Balsillie argued that Canada is spending $7.5 billion on research annually, but without a strategy to own and commercialize outcomes. One potential solution, he argued, is legislation to help Canada own its intellectual property. As one example, Balsillie says that Canada’s publicly funded research built the foundations of the artificial intelligence boom, but Canada is not on the list of top 100 patent holders globally.

“AI is transforming industries at scale in ways we haven’t seen since the rise of the internet,” Balsillie’s notes say.

There are structural forces that reshape the labour market. Globalization and offshoring or a data-driven economy that inspired gig work or the knowledge economy comprised of intangible assets, for example.

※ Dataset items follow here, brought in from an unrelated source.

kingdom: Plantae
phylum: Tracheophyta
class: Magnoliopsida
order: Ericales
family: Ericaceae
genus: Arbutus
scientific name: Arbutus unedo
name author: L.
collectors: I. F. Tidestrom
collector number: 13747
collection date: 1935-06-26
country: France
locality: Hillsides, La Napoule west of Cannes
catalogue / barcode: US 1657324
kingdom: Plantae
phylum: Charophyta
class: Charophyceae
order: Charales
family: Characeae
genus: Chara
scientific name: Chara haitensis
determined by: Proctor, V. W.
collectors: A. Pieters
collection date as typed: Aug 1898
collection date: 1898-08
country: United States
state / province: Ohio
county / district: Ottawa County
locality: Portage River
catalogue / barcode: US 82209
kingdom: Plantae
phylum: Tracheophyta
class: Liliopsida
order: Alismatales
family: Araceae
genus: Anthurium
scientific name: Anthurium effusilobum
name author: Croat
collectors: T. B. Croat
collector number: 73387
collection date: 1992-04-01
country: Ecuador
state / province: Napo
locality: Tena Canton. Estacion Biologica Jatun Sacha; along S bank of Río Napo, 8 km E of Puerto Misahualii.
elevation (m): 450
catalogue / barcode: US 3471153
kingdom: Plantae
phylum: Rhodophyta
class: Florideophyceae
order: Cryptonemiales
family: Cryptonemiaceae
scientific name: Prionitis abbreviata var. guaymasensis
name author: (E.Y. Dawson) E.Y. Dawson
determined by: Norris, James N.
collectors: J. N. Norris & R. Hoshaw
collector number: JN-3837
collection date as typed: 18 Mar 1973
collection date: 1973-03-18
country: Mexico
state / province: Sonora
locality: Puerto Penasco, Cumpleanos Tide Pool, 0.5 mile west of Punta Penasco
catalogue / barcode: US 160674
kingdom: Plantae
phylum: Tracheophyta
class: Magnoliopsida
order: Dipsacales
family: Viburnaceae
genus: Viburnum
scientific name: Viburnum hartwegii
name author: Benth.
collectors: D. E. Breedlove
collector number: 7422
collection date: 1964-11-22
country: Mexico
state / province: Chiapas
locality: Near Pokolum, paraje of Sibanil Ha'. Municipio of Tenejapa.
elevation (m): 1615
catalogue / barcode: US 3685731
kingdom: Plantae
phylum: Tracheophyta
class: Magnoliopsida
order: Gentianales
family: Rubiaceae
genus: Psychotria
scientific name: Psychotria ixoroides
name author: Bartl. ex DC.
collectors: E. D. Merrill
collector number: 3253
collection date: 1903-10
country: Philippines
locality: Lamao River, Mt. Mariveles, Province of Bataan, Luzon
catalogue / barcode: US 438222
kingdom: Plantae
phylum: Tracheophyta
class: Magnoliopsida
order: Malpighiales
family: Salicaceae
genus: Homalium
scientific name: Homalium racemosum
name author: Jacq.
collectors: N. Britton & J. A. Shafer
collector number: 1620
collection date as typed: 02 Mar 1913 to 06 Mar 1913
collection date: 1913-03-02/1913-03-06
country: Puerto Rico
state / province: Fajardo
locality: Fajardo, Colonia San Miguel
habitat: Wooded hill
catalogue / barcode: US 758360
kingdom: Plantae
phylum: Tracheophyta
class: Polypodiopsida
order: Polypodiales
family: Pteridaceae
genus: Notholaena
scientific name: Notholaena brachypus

But this also includes machine knowledge, which Balsillie identifies as a new “factor of production.”

In order to tackle the problems of rights violations and the languishing Canadian economy, Balsillie proposes a four-point plan, which he first articulated in a speech to the International Monetary Fund in 2018. Canada must protect national security in the digital era; ensure there’s fair access to the new means of production in the economy; enhance citizen welfare in the areas of “privacy, democracy, mental health, human rights”; and comply with all international agreements.

“Helping shape this in an integrated fashion is technically complex but also an opportunity and imperative for Canada,” said Balsillie on Sunday.

Balsillie, 64, was co-CEO of Waterloo-based Research in Motion, later renamed after its BlackBerry device. He founded the Balsillie School of International Affairs and the Centre for Canadian Innovation.